Most certainly this is not something that LAMMPS has much of an impact on and details depend strongly on your specific hardware and software (including Windows applications outside of WSL).

akohlmey · July 10, 2023, 2:39pm

That is not true. The difference has always been small and most significant when oversubscribing the GPU. However some time ago, changes were added to the OpenCL code path in the GPU package so that it can automatically tune its settings to the specifics of the GPU hardware, which made using the GPU with OpenCL even more competitive. Code paths that are extremely tuned toward Nvidia’s CUDA (or AMD’s ROCm) are more present in the KOKKOS package. Most of functionality of the GPU package is based on rather generic API calls (so that it is possible to hide the specifics of CUDA vs. OpenCL vs. HIP behind a set of C preprocessor macros and use the same “abstract” code throughout).
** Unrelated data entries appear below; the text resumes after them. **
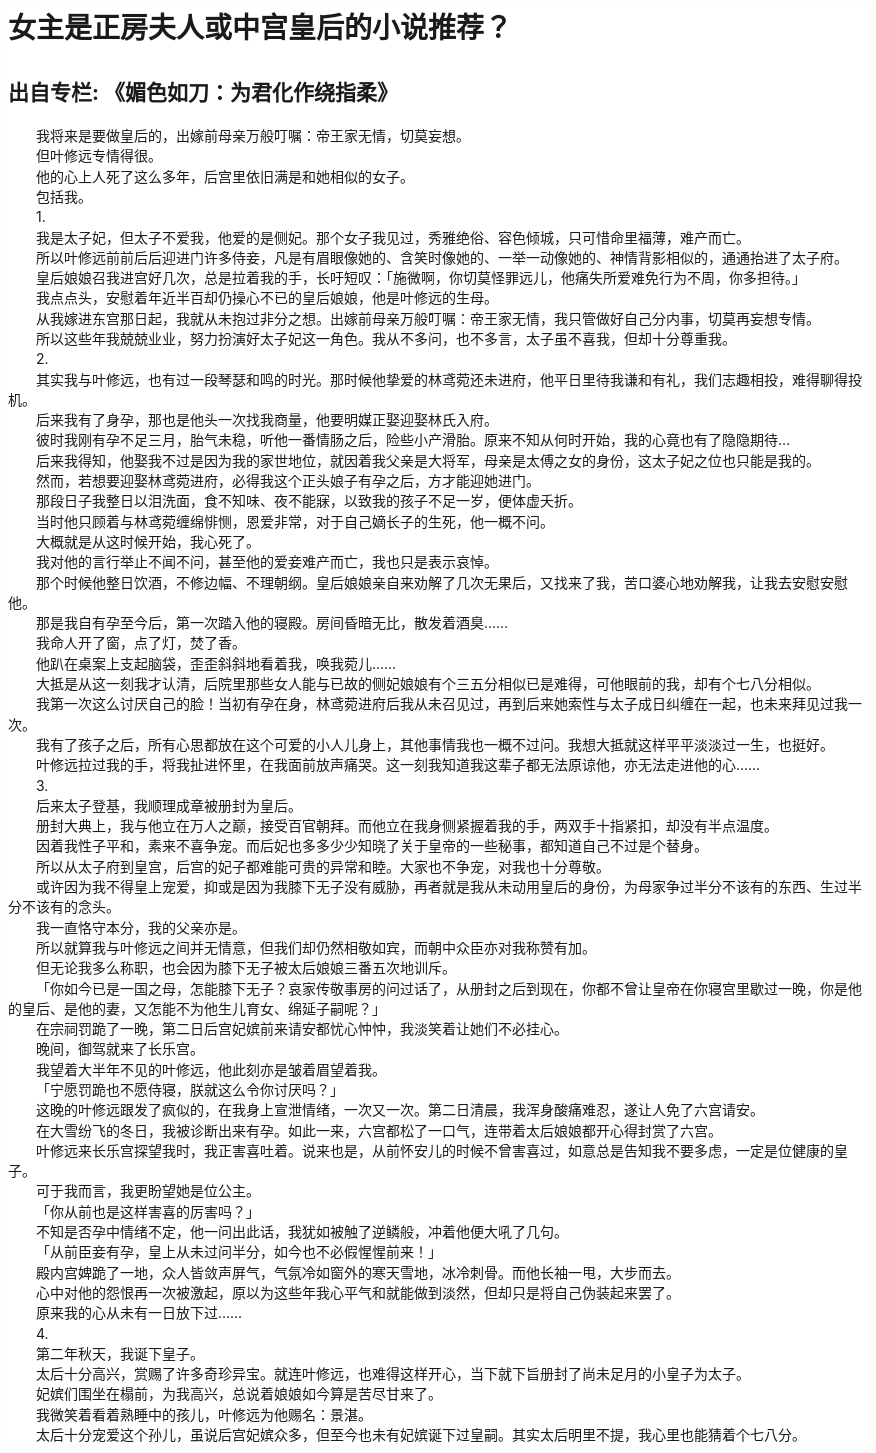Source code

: # 女主是正房夫人或中宫皇后的小说推荐？  
## 出自专栏: 《媚色如刀：为君化作绕指柔》  
&emsp;&emsp;我将来是要做皇后的，出嫁前母亲万般叮嘱：帝王家无情，切莫妄想。  
&emsp;&emsp;但叶修远专情得很。  
&emsp;&emsp;他的心上人死了这么多年，后宫里依旧满是和她相似的女子。  
&emsp;&emsp;包括我。  
&emsp;&emsp;1.  
&emsp;&emsp;我是太子妃，但太子不爱我，他爱的是侧妃。那个女子我见过，秀雅绝俗、容色倾城，只可惜命里福薄，难产而亡。  
&emsp;&emsp;所以叶修远前前后后迎进门许多侍妾，凡是有眉眼像她的、含笑时像她的、一举一动像她的、神情背影相似的，通通抬进了太子府。  
&emsp;&emsp;皇后娘娘召我进宫好几次，总是拉着我的手，长吁短叹：「施微啊，你切莫怪罪远儿，他痛失所爱难免行为不周，你多担待。」  
&emsp;&emsp;我点点头，安慰着年近半百却仍操心不已的皇后娘娘，他是叶修远的生母。  
&emsp;&emsp;从我嫁进东宫那日起，我就从未抱过非分之想。出嫁前母亲万般叮嘱：帝王家无情，我只管做好自己分内事，切莫再妄想专情。  
&emsp;&emsp;所以这些年我兢兢业业，努力扮演好太子妃这一角色。我从不多问，也不多言，太子虽不喜我，但却十分尊重我。  
&emsp;&emsp;2.  
&emsp;&emsp;其实我与叶修远，也有过一段琴瑟和鸣的时光。那时候他挚爱的林鸢菀还未进府，他平日里待我谦和有礼，我们志趣相投，难得聊得投机。  
&emsp;&emsp;后来我有了身孕，那也是他头一次找我商量，他要明媒正娶迎娶林氏入府。  
&emsp;&emsp;彼时我刚有孕不足三月，胎气未稳，听他一番情肠之后，险些小产滑胎。原来不知从何时开始，我的心竟也有了隐隐期待…  
&emsp;&emsp;后来我得知，他娶我不过是因为我的家世地位，就因着我父亲是大将军，母亲是太傅之女的身份，这太子妃之位也只能是我的。  
&emsp;&emsp;然而，若想要迎娶林鸢菀进府，必得我这个正头娘子有孕之后，方才能迎她进门。  
&emsp;&emsp;那段日子我整日以泪洗面，食不知味、夜不能寐，以致我的孩子不足一岁，便体虚夭折。  
&emsp;&emsp;当时他只顾着与林鸢菀缠绵悱恻，恩爱非常，对于自己嫡长子的生死，他一概不问。  
&emsp;&emsp;大概就是从这时候开始，我心死了。  
&emsp;&emsp;我对他的言行举止不闻不问，甚至他的爱妾难产而亡，我也只是表示哀悼。  
&emsp;&emsp;那个时候他整日饮酒，不修边幅、不理朝纲。皇后娘娘亲自来劝解了几次无果后，又找来了我，苦口婆心地劝解我，让我去安慰安慰他。  
&emsp;&emsp;那是我自有孕至今后，第一次踏入他的寝殿。房间昏暗无比，散发着酒臭……  
&emsp;&emsp;我命人开了窗，点了灯，焚了香。  
&emsp;&emsp;他趴在桌案上支起脑袋，歪歪斜斜地看着我，唤我菀儿……  
&emsp;&emsp;大抵是从这一刻我才认清，后院里那些女人能与已故的侧妃娘娘有个三五分相似已是难得，可他眼前的我，却有个七八分相似。  
&emsp;&emsp;我第一次这么讨厌自己的脸！当初有孕在身，林鸢菀进府后我从未召见过，再到后来她索性与太子成日纠缠在一起，也未来拜见过我一次。  
&emsp;&emsp;我有了孩子之后，所有心思都放在这个可爱的小人儿身上，其他事情我也一概不过问。我想大抵就这样平平淡淡过一生，也挺好。  
&emsp;&emsp;叶修远拉过我的手，将我扯进怀里，在我面前放声痛哭。这一刻我知道我这辈子都无法原谅他，亦无法走进他的心……  
&emsp;&emsp;3.  
&emsp;&emsp;后来太子登基，我顺理成章被册封为皇后。  
&emsp;&emsp;册封大典上，我与他立在万人之巅，接受百官朝拜。而他立在我身侧紧握着我的手，两双手十指紧扣，却没有半点温度。  
&emsp;&emsp;因着我性子平和，素来不喜争宠。而后妃也多多少少知晓了关于皇帝的一些秘事，都知道自己不过是个替身。  
&emsp;&emsp;所以从太子府到皇宫，后宫的妃子都难能可贵的异常和睦。大家也不争宠，对我也十分尊敬。  
&emsp;&emsp;或许因为我不得皇上宠爱，抑或是因为我膝下无子没有威胁，再者就是我从未动用皇后的身份，为母家争过半分不该有的东西、生过半分不该有的念头。  
&emsp;&emsp;我一直恪守本分，我的父亲亦是。  
&emsp;&emsp;所以就算我与叶修远之间并无情意，但我们却仍然相敬如宾，而朝中众臣亦对我称赞有加。  
&emsp;&emsp;但无论我多么称职，也会因为膝下无子被太后娘娘三番五次地训斥。  
&emsp;&emsp;「你如今已是一国之母，怎能膝下无子？哀家传敬事房的问过话了，从册封之后到现在，你都不曾让皇帝在你寝宫里歇过一晚，你是他的皇后、是他的妻，又怎能不为他生儿育女、绵延子嗣呢？」  
&emsp;&emsp;在宗祠罚跪了一晚，第二日后宫妃嫔前来请安都忧心忡忡，我淡笑着让她们不必挂心。  
&emsp;&emsp;晚间，御驾就来了长乐宫。  
&emsp;&emsp;我望着大半年不见的叶修远，他此刻亦是皱着眉望着我。  
&emsp;&emsp;「宁愿罚跪也不愿侍寝，朕就这么令你讨厌吗？」  
&emsp;&emsp;这晚的叶修远跟发了疯似的，在我身上宣泄情绪，一次又一次。第二日清晨，我浑身酸痛难忍，遂让人免了六宫请安。  
&emsp;&emsp;在大雪纷飞的冬日，我被诊断出来有孕。如此一来，六宫都松了一口气，连带着太后娘娘都开心得封赏了六宫。  
&emsp;&emsp;叶修远来长乐宫探望我时，我正害喜吐着。说来也是，从前怀安儿的时候不曾害喜过，如意总是告知我不要多虑，一定是位健康的皇子。  
&emsp;&emsp;可于我而言，我更盼望她是位公主。  
&emsp;&emsp;「你从前也是这样害喜的厉害吗？」  
&emsp;&emsp;不知是否孕中情绪不定，他一问出此话，我犹如被触了逆鳞般，冲着他便大吼了几句。  
&emsp;&emsp;「从前臣妾有孕，皇上从未过问半分，如今也不必假惺惺前来！」  
&emsp;&emsp;殿内宫婢跪了一地，众人皆敛声屏气，气氛冷如窗外的寒天雪地，冰冷刺骨。而他长袖一甩，大步而去。  
&emsp;&emsp;心中对他的怨恨再一次被激起，原以为这些年我心平气和就能做到淡然，但却只是将自己伪装起来罢了。  
&emsp;&emsp;原来我的心从未有一日放下过……  
&emsp;&emsp;4.  
&emsp;&emsp;第二年秋天，我诞下皇子。  
&emsp;&emsp;太后十分高兴，赏赐了许多奇珍异宝。就连叶修远，也难得这样开心，当下就下旨册封了尚未足月的小皇子为太子。  
&emsp;&emsp;妃嫔们围坐在榻前，为我高兴，总说着娘娘如今算是苦尽甘来了。  
&emsp;&emsp;我微笑着看着熟睡中的孩儿，叶修远为他赐名：景湛。  
&emsp;&emsp;太后十分宠爱这个孙儿，虽说后宫妃嫔众多，但至今也未有妃嫔诞下过皇嗣。其实太后明里不提，我心里也能猜着个七八分。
makous_ye · July 10, 2023, 3:03pm

thanks for all of your reples
and i think i found the problem. it must be the in code. i tried another code, it runs pretty fast with gpu occupancy around 80. i am determining which part of my code caused this problem.

makous_ye · July 10, 2023, 3:22pm

shit i think someone hacked my system and changed my code!!!
when did i changed mydump to dump every step!!!
i guess the drop of gpu is because cpu is output the data frequently and gpu is like waitting until it finshed, but the cpu output too frequent and the gpu is always waitting like stopped.
thanks again for all of your time
hope it will help others someday